Crédit photo Denis Monneuse

Déconnecte-toi toi-même !

Alors que le droit du travail a occupé le devant de la scène lors du premier semestre (grâce ou à cause du projet de loi El Khomri), il n’est pas inutile de rappeler que… le droit ne peut pas tout. Sans doute attendons-nous trop des législateurs et du Code du travail alors qu’ils ne peuvent pas tout régir. Une partie des solutions est en chacun de nous.

Prenons le cas du “droit à la déconnexion” qui a justement été intégré à cette loi travail. L’objectif est d’inciter employeurs et employés à discuter régulièrement ensemble de l’utilisation des outils numériques en vue d’assurer le respect des temps de repos et de congés.

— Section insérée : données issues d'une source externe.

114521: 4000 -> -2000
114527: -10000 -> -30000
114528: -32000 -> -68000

Toutefois, la possibilité d’éteindre son smartphone professionnel et la restriction des e-mails envoyés le week-end ne garantissent pas une pleine déconnexion. Car, à côté des outils numériques, on oublie que notre principal outil de travail demeure le cerveau. Or ce dernier ne se déconnecte pas sur commande : il est parfois difficile à mettre en veille, comme en témoignent par exemple les insomnies liées à des soucis professionnels. C’est ainsi qu’avoir un bon équilibre entre vie professionnelle et vie personnelle ne dépend pas uniquement du temps de travail, mais aussi de la capacité à se couper de celui-ci pendant ses temps de repos.

Brandon Smit, chercheur en sciences de l’information à Ball State University, aux États-Unis, s’est précisément intéressé à ces pensées négatives liées au travail, qui resurgissent tout à coup et gâchent parfois notre temps libre. Il livre les résultats de son étude auprès de 103 salariés dans un des derniers numéros du Journal of Occupational and Organizational Psychology.

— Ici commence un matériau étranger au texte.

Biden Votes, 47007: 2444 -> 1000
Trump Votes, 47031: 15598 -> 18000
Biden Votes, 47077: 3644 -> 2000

Il note tout d’abord que ce sont avant tout les objectifs quotidiens non atteints qui nous perturbent, c’est-à-dire tout ce que nous n’avons pas réussi à éliminer de notre “to do” liste. À moins d’être considérées comme peu importantes, ces tâches non accomplies risquent d’être intrusives et, au besoin, de nous faire culpabiliser. Sans surprise, elles perturbent surtout ceux qui sont les plus impliqués et engagés au travail. Au contraire, les salariés démotivés dorment plus facilement sur leurs deux oreilles, y compris quand ils se remémorent un objectif non réalisé.

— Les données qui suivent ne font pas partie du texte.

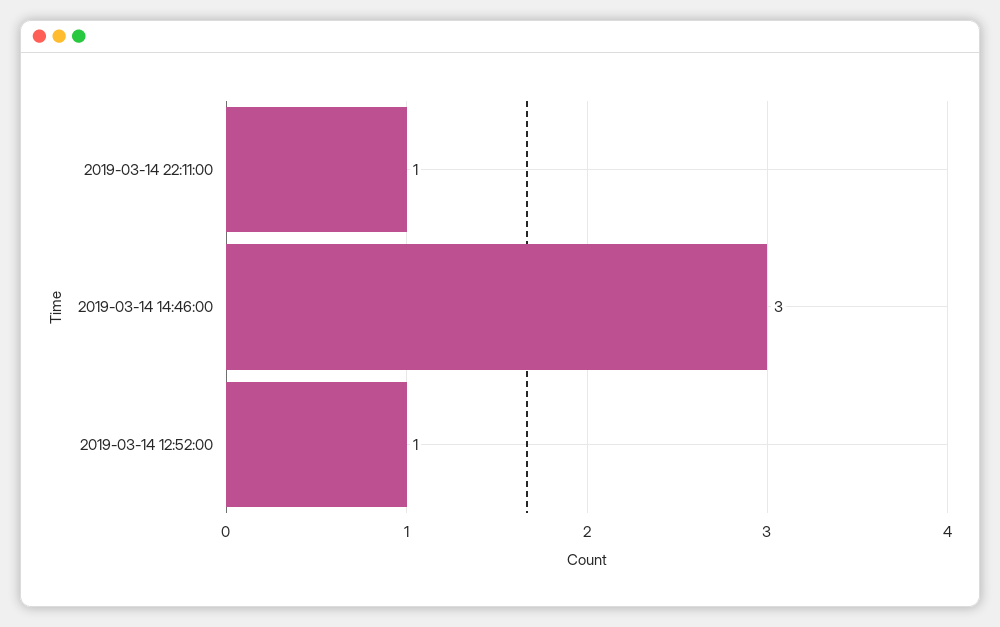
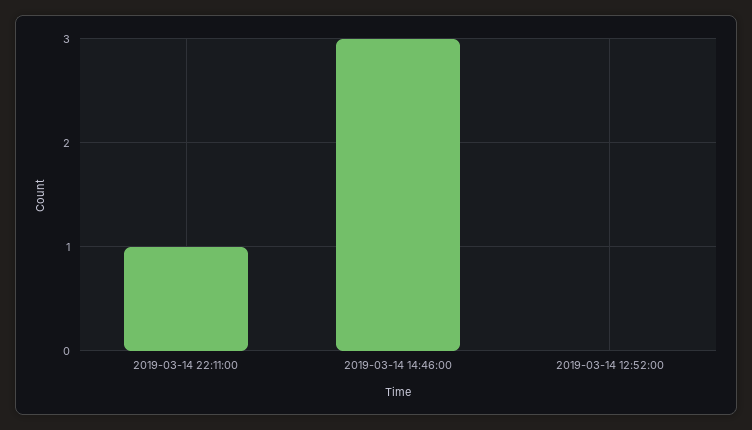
2019-03-14 12:52:00: 1 -> 0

Que faire pour se débarrasser de ces pensées envahissantes (sachant que la réponse « se désengager au travail » ne sera pas acceptée) ? Brandon Smit incita une partie des participants à prendre plus pleinement conscience de ces pensées intrusives qui trottent dans leur tête. Ensuite, à chaque fois que l’une d’elles s’immisçait dans leur cerveau, les participants devaient planifier très précisément où, quand et comment ils effectueraient cette tâche qu’ils n’avaient pas eu le temps ou qu’ils avaient oublié d’accomplir. Il est alors apparu qu’une fois que ces participants avaient visualisé quand ils feraient ce qu’il leur restait à faire, leurs pensées involontaires se calmaient, comme si ces tâches avaient réellement été effectuées.

Il ne s’agit pas ici d’opposer les nécessaires régulations sociales (à travers des lois, des accords collectifs, des arrangements managériaux, etc.) et les régulations individuelles, mais de rappeler qu’il serait vain de ne chercher à se reposer que sur les premières. Il revient aussi à chacun d’apprendre à se connaître et à se maîtriser pour savoir se déconnecter de son travail.